◆ WHAT THE TASK REQUIRES
Find all the lines in the entries below that hold the word "right" and copy them.

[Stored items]
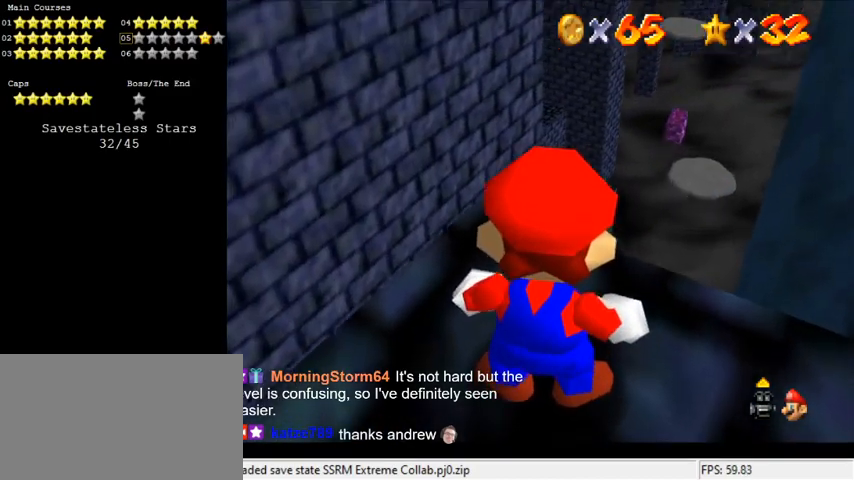
{"keys": [], "events": [[133, "right", "down"], [200, "right", "up"], [266, "down", "up"]]}
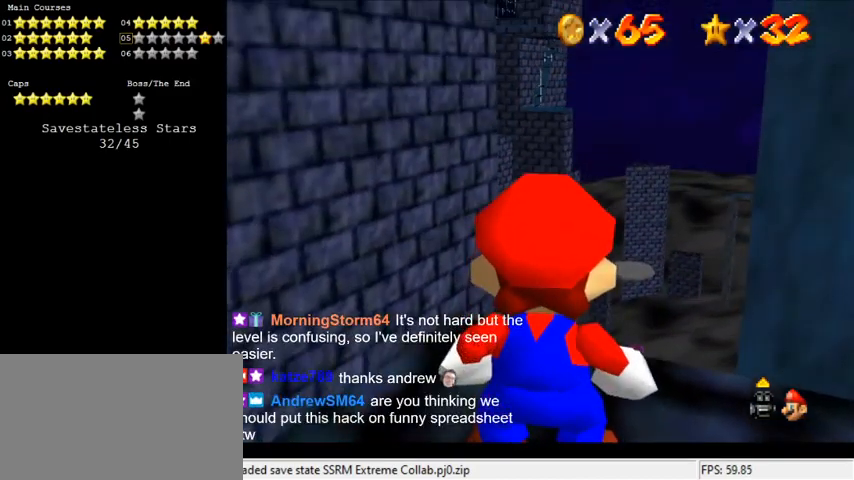
{"keys": [], "events": [[33, "down", "down"], [133, "right", "down"], [266, "down", "up"], [266, "right", "up"]]}
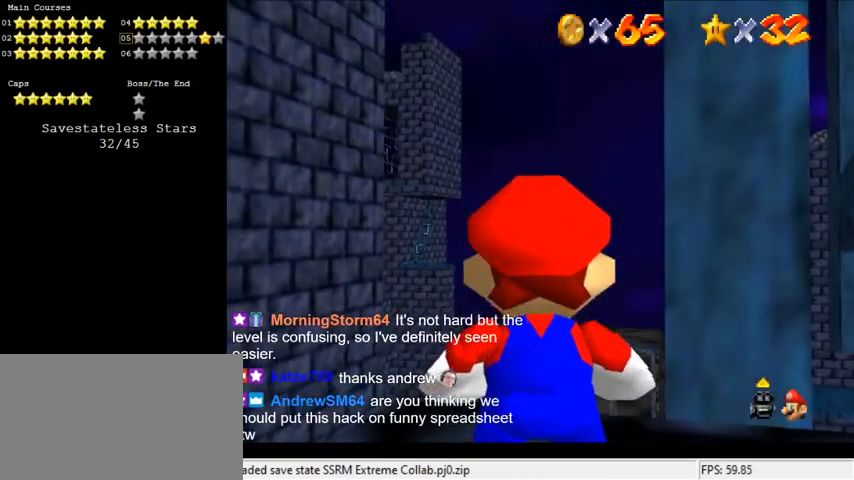
{"keys": [], "events": [[366, "shift", "down"], [466, "shift", "up"]]}
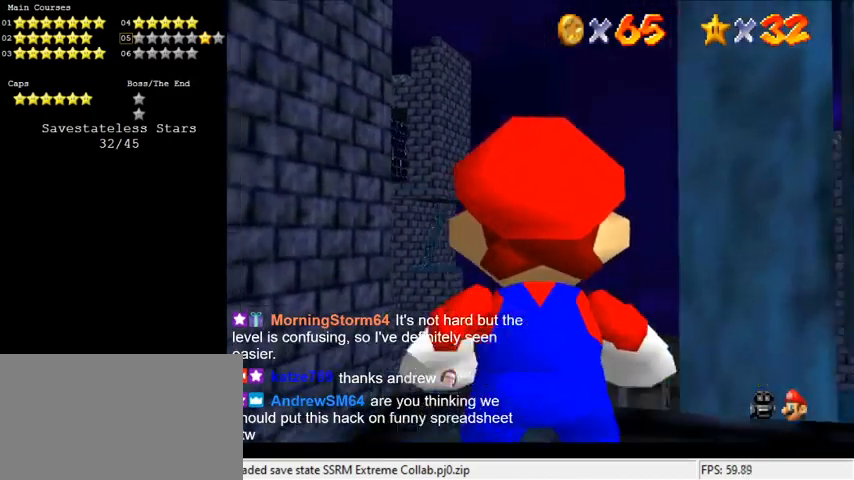
{"keys": [], "events": [[166, "c", "down"], [233, "c", "up"]]}
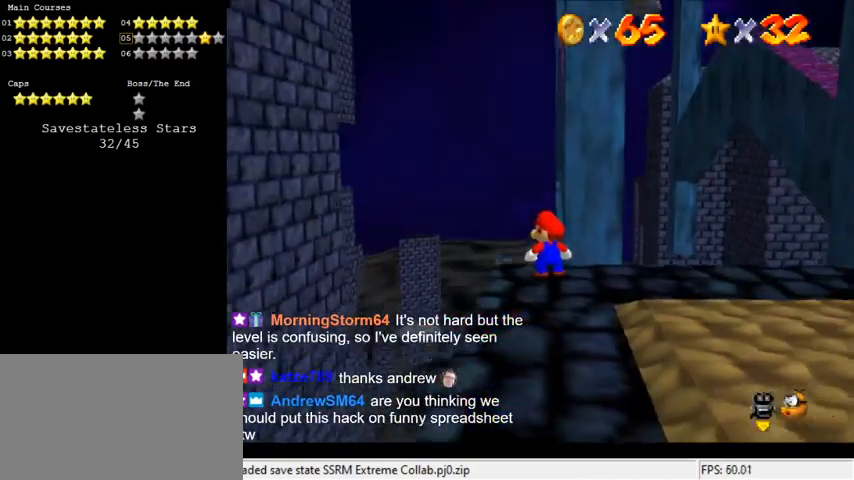
{"keys": [], "events": []}
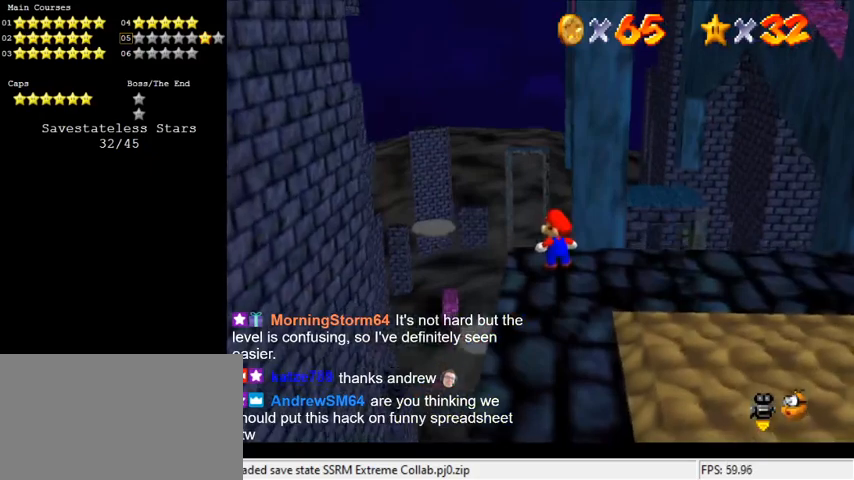
{"keys": [], "events": []}
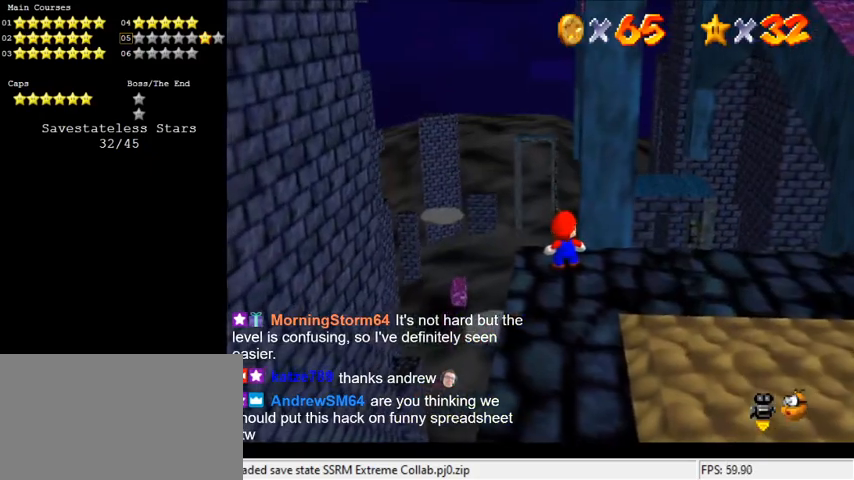
{"keys": [], "events": [[333, "a", "down"], [466, "a", "up"]]}
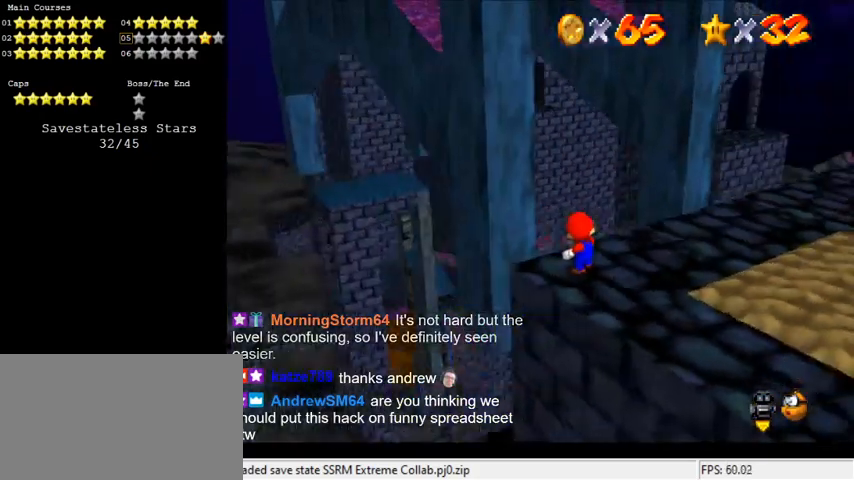
{"keys": [], "events": [[66, "a", "down"], [133, "a", "up"]]}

◆ YOUR RESPONSE
{"keys": [], "events": [[133, "right", "down"], [200, "right", "up"], [266, "down", "up"]]}
{"keys": [], "events": [[33, "down", "down"], [133, "right", "down"], [266, "down", "up"], [266, "right", "up"]]}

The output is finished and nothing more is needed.